Determine how many lines in the records hold the word "images". Return the number alone.

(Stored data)
# # # # # # #

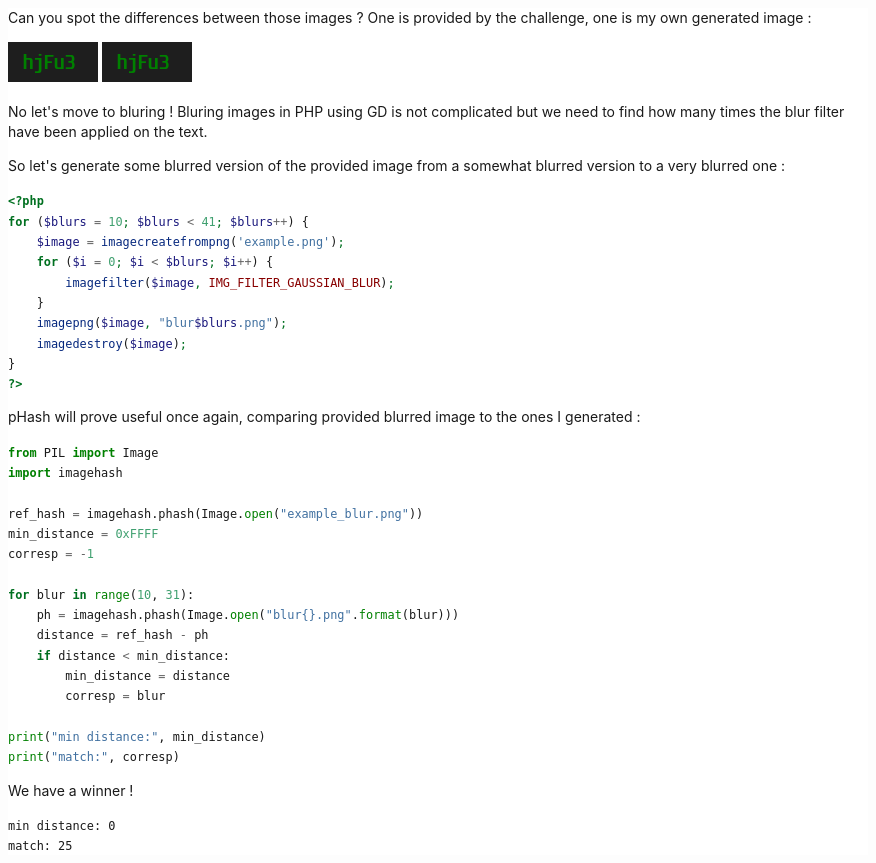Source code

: Can you spot the differences between those images ? One is provided by the challenge, one is my own generated image :  

![HacThis captcha 5](https://raw.githubusercontent.com/devl00p/blog/master/images/hackthis/example.png)
 ![My generated image](https://raw.githubusercontent.com/devl00p/blog/master/images/hackthis/generated.png)

No let's move to bluring ! Bluring images in PHP using GD is not complicated but we need to find how many times the blur filter have been applied on the text.  

So let's generate some blurred version of the provided image from a somewhat blurred version to a very blurred one :  

```php
<?php
for ($blurs = 10; $blurs < 41; $blurs++) {
    $image = imagecreatefrompng('example.png');
    for ($i = 0; $i < $blurs; $i++) {
        imagefilter($image, IMG_FILTER_GAUSSIAN_BLUR);
    }
    imagepng($image, "blur$blurs.png");
    imagedestroy($image);
}
?>
```

pHash will prove useful once again, comparing provided blurred image to the ones I generated :  

```python
from PIL import Image
import imagehash

ref_hash = imagehash.phash(Image.open("example_blur.png"))
min_distance = 0xFFFF
corresp = -1

for blur in range(10, 31):
    ph = imagehash.phash(Image.open("blur{}.png".format(blur)))
    distance = ref_hash - ph
    if distance < min_distance:
        min_distance = distance
        corresp = blur

print("min distance:", min_distance)
print("match:", corresp)
```

We have a winner !  

```plain
min distance: 0
match: 25
```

# # # # # # #

§ Result of this task
4